A rehearing is generally fairer as it considers all the evidence again.
A review is more straightforward as it simply considers whether the head teacher’s decision was one open to him and whether it was a reasonable decision.
It is often argued any defects in the head teacher’s decision can be cured by a rehearing or review by the Governors. If there is a serious defect it is unlikely a review would be sufficient.
Also note the comments of the Court of Appeal in Gray, supra that the Governors would be unlikely to cure any defect, as the contractual obligation on the head teacher to consult before requiring withdrawal was upon the head teacher and not the Governors, therefore their actions did not help resolve the question of a breach of contract.
Governors and Bias
It goes without saying that governors chosen to sit on any appeal hearing should not have had prior involvement with the pupil or parents or with the head teacher in discussing the background and disciplinary incidents of the pupil concerned.
If a governor is placed on such an appeal committee it is for each governors to consider whether it is appropriate and fair for them to continue to sit. If they are concerned there is a conflict of interest or there could possibly be an allegation of bias made against them, if it is a strong one they should recuse themselves and if it is more minor they should consider disclosing the issue and asking the parties if they consent to them continuing to sit on the committee/panel.
The Decision Letter
The letter informing the parties of the result should ensure it complies with any policies or contractual terms relating to procedure etc.
It should summarise the main arguments made and produce reasons for the decision arrived at. Reasons need not be terribly detailed, but they should at least explain to the parties the reasons for why they have won or lost.
If any particular issues were raised during the appeal, they should be dealt with in the decision letter.
It may be wise to mention the standard of proof applied.
6. Interim Relief
There have been occasional, but rare, cases of parents seeking interim relief in the context of a contractual claim arising out of a pupil’s expulsions from school. In short this involves the parents (or perhaps the pupil directly) asking for a mandatory interim injunction directing the School involved to accept the pupil back into the school whilst the substantive merits of the claim are eventually resolved by the courts or otherwise.

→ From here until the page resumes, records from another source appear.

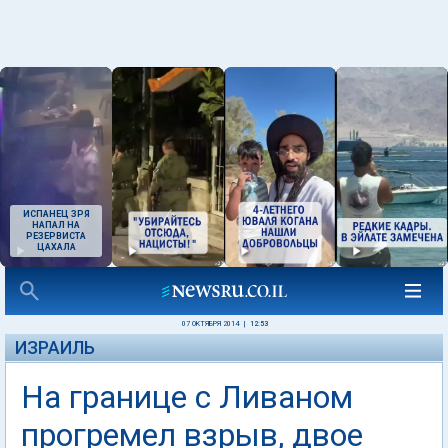
ИСПАНЕЦ ЗРЯ
НАПАЛ НА
РЕЗЕРВИСТА
ЦАХАЛА
07 ОКТЯБРЯ 2014
|
12:53
ИЗРАИЛЬ
На границе с Ливаном
прогремел взрыв, двое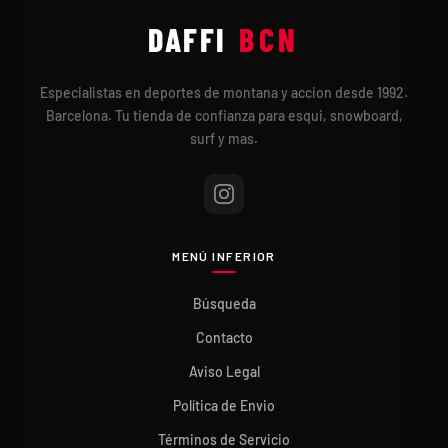
DAFFI
BCN
Especialistas en deportes de montana y accion desde 1992.
Barcelona. Tu tienda de confianza para esqui, snowboard,
surf y mas.
MENÚ INFERIOR
Búsqueda
Contacto
Aviso Legal
Política de Envio
Términos de Servicio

Generally schools will require to put together evidence by way of witness statements which clearly make a case that the relationship of trust and confidence upon which the school relies when educating a child in consultation with the parents has so manifestly broken down, that the school can no longer engage in a contract for educational services and its staff are unwilling to teach the pupil concerned.

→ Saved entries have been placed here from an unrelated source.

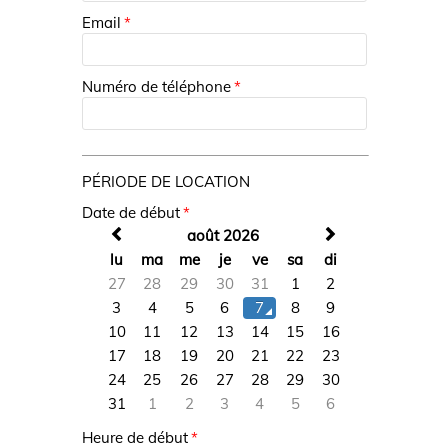
Email
*
Numéro de téléphone
*
PÉRIODE DE LOCATION
Date de début
*

août 2026

lu
ma
me
je
ve
sa
di
27
28
29
30
31
1
2
3
4
5
6
7
8
9
10
11
12
13
14
15
16
17
18
19
20
21
22
23
24
25
26
27
28
29
30
31
1
2
3
4
5
6
Heure de début
*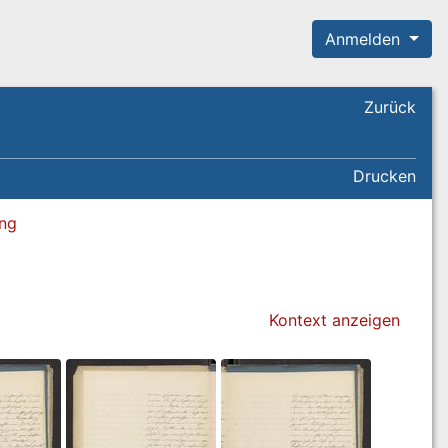
Anmelden
Zurück
Drucken
ung
Kontext anzeigen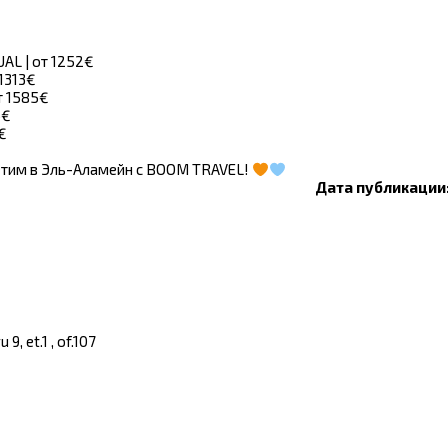
UAL | от 1252€
 1313€
от 1585€
6€
3€
Летим в Эль-Аламейн с BOOM TRAVEL!
Дата публикации:
, et.1 , of.107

M and W  EWHC 575 is one of the few reported cases in this area. The application for interim relief failed. Originally it was proposed there should be reinstatement of the pupil forthwith, this was abandoned and all that was sought was that there should be disclosure of documents and an oral hearing. The school agreed to disclose redacted witness statements and the judge refused to make an order that there should be an oral hearing. He was satisfied the parental case could be made in writing alone. This was only a decision in relation to interim relief, and the judge expressly took the view it may well be after a full hearing, an implied term relating to fairness, may point to the necessity of an oral hearing.
PRACTICAL ADVICE: It you have doubts about this process, it is always better to consult your lawyer BEFORE rather than AFTER you take decisions in relation to expulsions.